Repeat every entry in the listing below, exactly.
** START Material provided **
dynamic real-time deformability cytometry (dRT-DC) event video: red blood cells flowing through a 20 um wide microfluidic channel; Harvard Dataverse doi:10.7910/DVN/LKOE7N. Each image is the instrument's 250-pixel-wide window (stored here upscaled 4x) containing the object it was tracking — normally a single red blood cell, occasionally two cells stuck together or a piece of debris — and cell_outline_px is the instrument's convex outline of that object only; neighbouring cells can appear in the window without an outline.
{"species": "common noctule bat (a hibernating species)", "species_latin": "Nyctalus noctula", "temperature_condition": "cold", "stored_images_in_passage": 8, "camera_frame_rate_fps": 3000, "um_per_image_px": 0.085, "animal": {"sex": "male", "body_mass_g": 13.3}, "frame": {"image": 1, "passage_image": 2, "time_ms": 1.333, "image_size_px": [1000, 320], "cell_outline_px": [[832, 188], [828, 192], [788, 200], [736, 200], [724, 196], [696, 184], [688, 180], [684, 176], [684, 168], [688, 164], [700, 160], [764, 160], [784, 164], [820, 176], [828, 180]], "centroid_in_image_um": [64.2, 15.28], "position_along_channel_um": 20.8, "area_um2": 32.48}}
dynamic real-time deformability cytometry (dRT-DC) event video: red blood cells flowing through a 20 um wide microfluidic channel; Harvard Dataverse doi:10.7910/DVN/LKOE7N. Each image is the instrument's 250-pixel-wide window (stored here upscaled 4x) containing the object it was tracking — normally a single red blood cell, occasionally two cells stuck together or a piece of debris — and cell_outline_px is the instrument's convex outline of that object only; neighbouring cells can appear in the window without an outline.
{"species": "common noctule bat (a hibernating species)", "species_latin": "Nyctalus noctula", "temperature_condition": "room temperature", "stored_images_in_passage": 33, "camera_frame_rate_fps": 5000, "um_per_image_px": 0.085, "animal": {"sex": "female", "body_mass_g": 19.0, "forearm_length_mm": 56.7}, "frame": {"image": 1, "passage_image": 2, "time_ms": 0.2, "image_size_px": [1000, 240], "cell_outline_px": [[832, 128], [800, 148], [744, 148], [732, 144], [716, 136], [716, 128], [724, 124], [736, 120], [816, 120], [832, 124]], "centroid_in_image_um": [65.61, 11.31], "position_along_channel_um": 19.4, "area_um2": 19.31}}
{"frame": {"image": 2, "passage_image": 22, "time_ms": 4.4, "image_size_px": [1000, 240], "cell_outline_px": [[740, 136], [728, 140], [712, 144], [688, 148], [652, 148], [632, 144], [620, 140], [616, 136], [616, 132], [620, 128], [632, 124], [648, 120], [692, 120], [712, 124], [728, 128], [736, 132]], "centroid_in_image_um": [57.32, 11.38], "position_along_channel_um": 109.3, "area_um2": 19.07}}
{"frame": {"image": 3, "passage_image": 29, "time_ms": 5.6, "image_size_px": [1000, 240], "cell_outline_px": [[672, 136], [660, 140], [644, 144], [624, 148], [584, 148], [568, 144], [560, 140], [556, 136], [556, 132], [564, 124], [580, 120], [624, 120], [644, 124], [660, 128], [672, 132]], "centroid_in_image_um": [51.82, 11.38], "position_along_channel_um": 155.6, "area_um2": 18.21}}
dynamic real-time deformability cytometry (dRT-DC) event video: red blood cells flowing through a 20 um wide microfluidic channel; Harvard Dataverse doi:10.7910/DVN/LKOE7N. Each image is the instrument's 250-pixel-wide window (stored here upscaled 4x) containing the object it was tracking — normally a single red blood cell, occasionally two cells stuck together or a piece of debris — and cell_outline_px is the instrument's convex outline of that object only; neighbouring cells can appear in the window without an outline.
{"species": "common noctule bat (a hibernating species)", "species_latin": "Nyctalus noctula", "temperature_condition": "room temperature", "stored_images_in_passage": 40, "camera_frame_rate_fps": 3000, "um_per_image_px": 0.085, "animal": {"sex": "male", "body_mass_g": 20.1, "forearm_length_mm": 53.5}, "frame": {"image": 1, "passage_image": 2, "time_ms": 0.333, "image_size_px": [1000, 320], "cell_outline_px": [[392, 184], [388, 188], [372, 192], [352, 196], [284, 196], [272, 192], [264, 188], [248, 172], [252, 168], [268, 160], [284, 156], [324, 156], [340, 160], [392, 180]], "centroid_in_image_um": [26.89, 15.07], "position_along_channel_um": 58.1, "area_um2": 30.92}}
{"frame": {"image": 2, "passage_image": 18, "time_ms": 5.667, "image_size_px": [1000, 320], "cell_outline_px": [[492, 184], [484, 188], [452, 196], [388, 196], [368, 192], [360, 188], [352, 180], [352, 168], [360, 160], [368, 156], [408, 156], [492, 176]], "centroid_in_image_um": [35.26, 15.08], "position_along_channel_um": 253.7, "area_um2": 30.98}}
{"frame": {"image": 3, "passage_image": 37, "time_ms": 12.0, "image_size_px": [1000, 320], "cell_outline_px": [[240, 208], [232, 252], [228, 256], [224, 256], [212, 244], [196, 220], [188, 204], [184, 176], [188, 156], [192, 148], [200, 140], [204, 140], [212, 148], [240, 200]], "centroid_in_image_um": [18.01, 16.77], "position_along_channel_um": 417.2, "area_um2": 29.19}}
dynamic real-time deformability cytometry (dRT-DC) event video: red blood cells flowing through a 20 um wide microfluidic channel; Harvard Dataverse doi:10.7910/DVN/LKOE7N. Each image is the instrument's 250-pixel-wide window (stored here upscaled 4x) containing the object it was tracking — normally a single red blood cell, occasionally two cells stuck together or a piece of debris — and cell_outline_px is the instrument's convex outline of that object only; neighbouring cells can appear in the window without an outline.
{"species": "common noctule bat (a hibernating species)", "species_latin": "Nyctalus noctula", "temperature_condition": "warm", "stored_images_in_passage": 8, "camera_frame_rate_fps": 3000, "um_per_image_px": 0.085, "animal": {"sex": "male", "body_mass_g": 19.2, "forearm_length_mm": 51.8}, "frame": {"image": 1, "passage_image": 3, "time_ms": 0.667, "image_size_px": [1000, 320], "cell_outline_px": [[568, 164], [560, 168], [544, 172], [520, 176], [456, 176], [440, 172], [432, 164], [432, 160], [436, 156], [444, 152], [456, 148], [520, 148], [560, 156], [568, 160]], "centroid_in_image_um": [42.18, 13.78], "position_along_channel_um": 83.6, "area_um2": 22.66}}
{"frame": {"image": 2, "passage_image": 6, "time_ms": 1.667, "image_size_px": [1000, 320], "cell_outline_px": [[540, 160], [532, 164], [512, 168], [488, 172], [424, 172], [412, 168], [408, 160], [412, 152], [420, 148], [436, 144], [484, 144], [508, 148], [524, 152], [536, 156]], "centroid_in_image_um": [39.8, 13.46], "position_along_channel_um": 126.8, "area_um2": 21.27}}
** END Material provided **
> [Response]
dynamic real-time deformability cytometry (dRT-DC) event video: red blood cells flowing through a 20 um wide microfluidic channel; Harvard Dataverse doi:10.7910/DVN/LKOE7N. Each image is the instrument's 250-pixel-wide window (stored here upscaled 4x) containing the object it was tracking — normally a single red blood cell, occasionally two cells stuck together or a piece of debris — and cell_outline_px is the instrument's convex outline of that object only; neighbouring cells can appear in the window without an outline.
{"species": "common noctule bat (a hibernating species)", "species_latin": "Nyctalus noctula", "temperature_condition": "cold", "stored_images_in_passage": 8, "camera_frame_rate_fps": 3000, "um_per_image_px": 0.085, "animal": {"sex": "male", "body_mass_g": 13.3}, "frame": {"image": 1, "passage_image": 2, "time_ms": 1.333, "image_size_px": [1000, 320], "cell_outline_px": [[832, 188], [828, 192], [788, 200], [736, 200], [724, 196], [696, 184], [688, 180], [684, 176], [684, 168], [688, 164], [700, 160], [764, 160], [784, 164], [820, 176], [828, 180]], "centroid_in_image_um": [64.2, 15.28], "position_along_channel_um": 20.8, "area_um2": 32.48}}
dynamic real-time deformability cytometry (dRT-DC) event video: red blood cells flowing through a 20 um wide microfluidic channel; Harvard Dataverse doi:10.7910/DVN/LKOE7N. Each image is the instrument's 250-pixel-wide window (stored here upscaled 4x) containing the object it was tracking — normally a single red blood cell, occasionally two cells stuck together or a piece of debris — and cell_outline_px is the instrument's convex outline of that object only; neighbouring cells can appear in the window without an outline.
{"species": "common noctule bat (a hibernating species)", "species_latin": "Nyctalus noctula", "temperature_condition": "room temperature", "stored_images_in_passage": 33, "camera_frame_rate_fps": 5000, "um_per_image_px": 0.085, "animal": {"sex": "female", "body_mass_g": 19.0, "forearm_length_mm": 56.7}, "frame": {"image": 1, "passage_image": 2, "time_ms": 0.2, "image_size_px": [1000, 240], "cell_outline_px": [[832, 128], [800, 148], [744, 148], [732, 144], [716, 136], [716, 128], [724, 124], [736, 120], [816, 120], [832, 124]], "centroid_in_image_um": [65.61, 11.31], "position_along_channel_um": 19.4, "area_um2": 19.31}}
{"frame": {"image": 2, "passage_image": 22, "time_ms": 4.4, "image_size_px": [1000, 240], "cell_outline_px": [[740, 136], [728, 140], [712, 144], [688, 148], [652, 148], [632, 144], [620, 140], [616, 136], [616, 132], [620, 128], [632, 124], [648, 120], [692, 120], [712, 124], [728, 128], [736, 132]], "centroid_in_image_um": [57.32, 11.38], "position_along_channel_um": 109.3, "area_um2": 19.07}}
{"frame": {"image": 3, "passage_image": 29, "time_ms": 5.6, "image_size_px": [1000, 240], "cell_outline_px": [[672, 136], [660, 140], [644, 144], [624, 148], [584, 148], [568, 144], [560, 140], [556, 136], [556, 132], [564, 124], [580, 120], [624, 120], [644, 124], [660, 128], [672, 132]], "centroid_in_image_um": [51.82, 11.38], "position_along_channel_um": 155.6, "area_um2": 18.21}}
dynamic real-time deformability cytometry (dRT-DC) event video: red blood cells flowing through a 20 um wide microfluidic channel; Harvard Dataverse doi:10.7910/DVN/LKOE7N. Each image is the instrument's 250-pixel-wide window (stored here upscaled 4x) containing the object it was tracking — normally a single red blood cell, occasionally two cells stuck together or a piece of debris — and cell_outline_px is the instrument's convex outline of that object only; neighbouring cells can appear in the window without an outline.
{"species": "common noctule bat (a hibernating species)", "species_latin": "Nyctalus noctula", "temperature_condition": "room temperature", "stored_images_in_passage": 40, "camera_frame_rate_fps": 3000, "um_per_image_px": 0.085, "animal": {"sex": "male", "body_mass_g": 20.1, "forearm_length_mm": 53.5}, "frame": {"image": 1, "passage_image": 2, "time_ms": 0.333, "image_size_px": [1000, 320], "cell_outline_px": [[392, 184], [388, 188], [372, 192], [352, 196], [284, 196], [272, 192], [264, 188], [248, 172], [252, 168], [268, 160], [284, 156], [324, 156], [340, 160], [392, 180]], "centroid_in_image_um": [26.89, 15.07], "position_along_channel_um": 58.1, "area_um2": 30.92}}
{"frame": {"image": 2, "passage_image": 18, "time_ms": 5.667, "image_size_px": [1000, 320], "cell_outline_px": [[492, 184], [484, 188], [452, 196], [388, 196], [368, 192], [360, 188], [352, 180], [352, 168], [360, 160], [368, 156], [408, 156], [492, 176]], "centroid_in_image_um": [35.26, 15.08], "position_along_channel_um": 253.7, "area_um2": 30.98}}
{"frame": {"image": 3, "passage_image": 37, "time_ms": 12.0, "image_size_px": [1000, 320], "cell_outline_px": [[240, 208], [232, 252], [228, 256], [224, 256], [212, 244], [196, 220], [188, 204], [184, 176], [188, 156], [192, 148], [200, 140], [204, 140], [212, 148], [240, 200]], "centroid_in_image_um": [18.01, 16.77], "position_along_channel_um": 417.2, "area_um2": 29.19}}
dynamic real-time deformability cytometry (dRT-DC) event video: red blood cells flowing through a 20 um wide microfluidic channel; Harvard Dataverse doi:10.7910/DVN/LKOE7N. Each image is the instrument's 250-pixel-wide window (stored here upscaled 4x) containing the object it was tracking — normally a single red blood cell, occasionally two cells stuck together or a piece of debris — and cell_outline_px is the instrument's convex outline of that object only; neighbouring cells can appear in the window without an outline.
{"species": "common noctule bat (a hibernating species)", "species_latin": "Nyctalus noctula", "temperature_condition": "warm", "stored_images_in_passage": 8, "camera_frame_rate_fps": 3000, "um_per_image_px": 0.085, "animal": {"sex": "male", "body_mass_g": 19.2, "forearm_length_mm": 51.8}, "frame": {"image": 1, "passage_image": 3, "time_ms": 0.667, "image_size_px": [1000, 320], "cell_outline_px": [[568, 164], [560, 168], [544, 172], [520, 176], [456, 176], [440, 172], [432, 164], [432, 160], [436, 156], [444, 152], [456, 148], [520, 148], [560, 156], [568, 160]], "centroid_in_image_um": [42.18, 13.78], "position_along_channel_um": 83.6, "area_um2": 22.66}}
{"frame": {"image": 2, "passage_image": 6, "time_ms": 1.667, "image_size_px": [1000, 320], "cell_outline_px": [[540, 160], [532, 164], [512, 168], [488, 172], [424, 172], [412, 168], [408, 160], [412, 152], [420, 148], [436, 144], [484, 144], [508, 148], [524, 152], [536, 156]], "centroid_in_image_um": [39.8, 13.46], "position_along_channel_um": 126.8, "area_um2": 21.27}}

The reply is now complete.